*** RECORDS SHOWN Section Begins ***
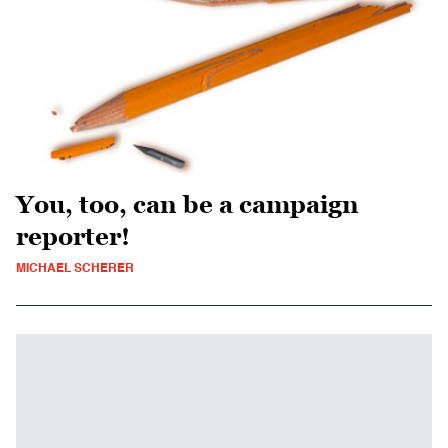
You, too, can be a campaign
reporter!
MICHAEL SCHERER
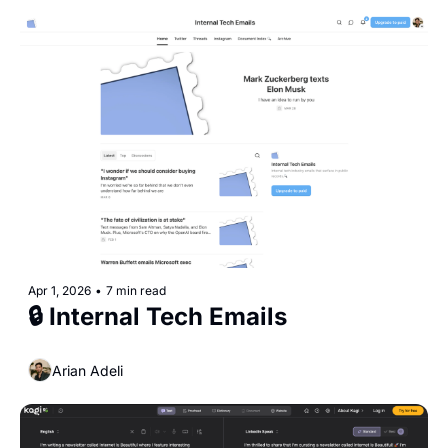
Apr 1, 2026
•
7 min read
🔒 Internal Tech Emails
Arian Adeli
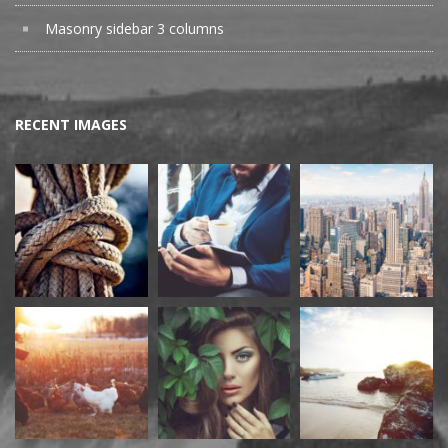
Masonry sidebar 3 columns
RECENT IMAGES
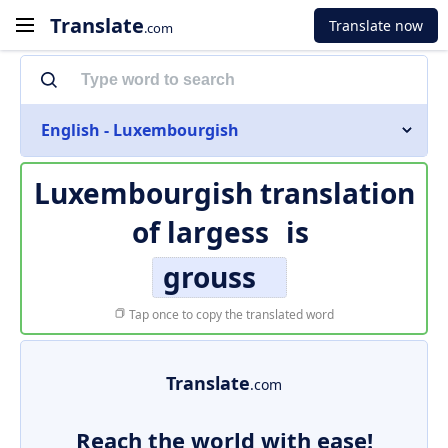
Translate
Translate now
.com
English - Luxembourgish
Luxembourgish translation
of
largess
is
grouss
Tap once to copy the translated word
Translate
.com
Reach the world with ease!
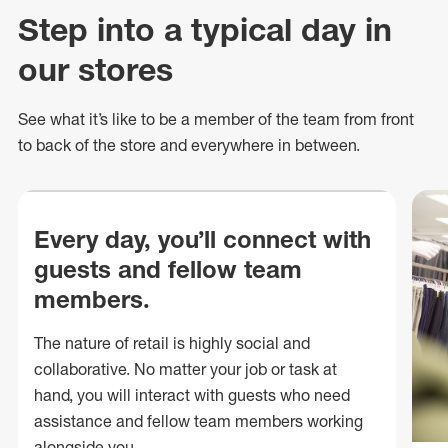
Step into a typical day in
our stores
See what
it’s
like to be a member of the team from front
to back of
the store
and everywhere in between.
Every day, you’ll connect with
guests and fellow team
members.
The nature of retail is highly social and
collaborative. No matter your job or task at
hand, you will interact with guests who need
assistance and fellow team members working
alongside you.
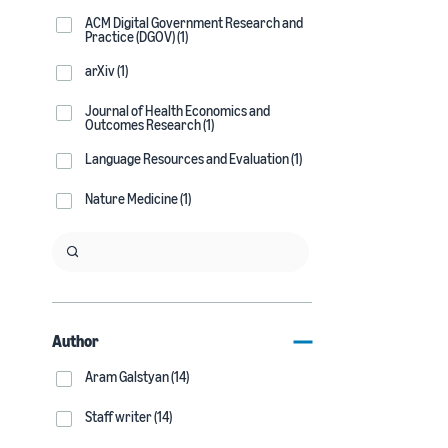
ACM Digital Government Research and
Practice (DGOV) (1)
arXiv (1)
Journal of Health Economics and
Outcomes Research (1)
Language Resources and Evaluation (1)
Nature Medicine (1)
Author
Aram Galstyan (14)
Staff writer (14)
*** RECORDS SHOWN Section Ends ***
Arrange every line of text from all of the items above as a Markdown table with two columns, Row and Text, numbering the rows and skipping blank lines. Leave the pictures out of the answer.

| Row | Text |
|---|---|
| 1 | You, too, can be a campaign |
| 2 | reporter! |
| 3 | MICHAEL SCHERER |
| 4 | Apr 1, 2026 |
| 5 | • |
| 6 | 7 min read |
| 7 | 🔒 Internal Tech Emails |
| 8 | Arian Adeli |
| 9 | Masonry sidebar 3 columns |
| 10 | RECENT IMAGES |
| 11 | Translate |
| 12 | Translate now |
| 13 | .com |
| 14 | English - Luxembourgish |
| 15 | Luxembourgish translation |
| 16 | of |
| 17 | largess |
| 18 | is |
| 19 | grouss |
| 20 | Tap once to copy the translated word |
| 21 | Translate |
| 22 | .com |
| 23 | Reach the world with ease! |
| 24 | Step into a typical day in |
| 25 | our stores |
| 26 | See what |
| 27 | it’s |
| 28 | like to be a member of the team from front |
| 29 | to back of |
| 30 | the store |
| 31 | and everywhere in between. |
| 32 | Every day, you’ll connect with |
| 33 | guests and fellow team |
| 34 | members. |
| 35 | The nature of retail is highly social and |
| 36 | collaborative. No matter your job or task at |
| 37 | hand, you will interact with guests who need |
| 38 | assistance and fellow team members working |
| 39 | alongside you. |
| 40 | ACM Digital Government Research and |
| 41 | Practice (DGOV) (1) |
| 42 | arXiv (1) |
| 43 | Journal of Health Economics and |
| 44 | Outcomes Research (1) |
| 45 | Language Resources and Evaluation (1) |
| 46 | Nature Medicine (1) |
| 47 | Author |
| 48 | Aram Galstyan (14) |
| 49 | Staff writer (14) |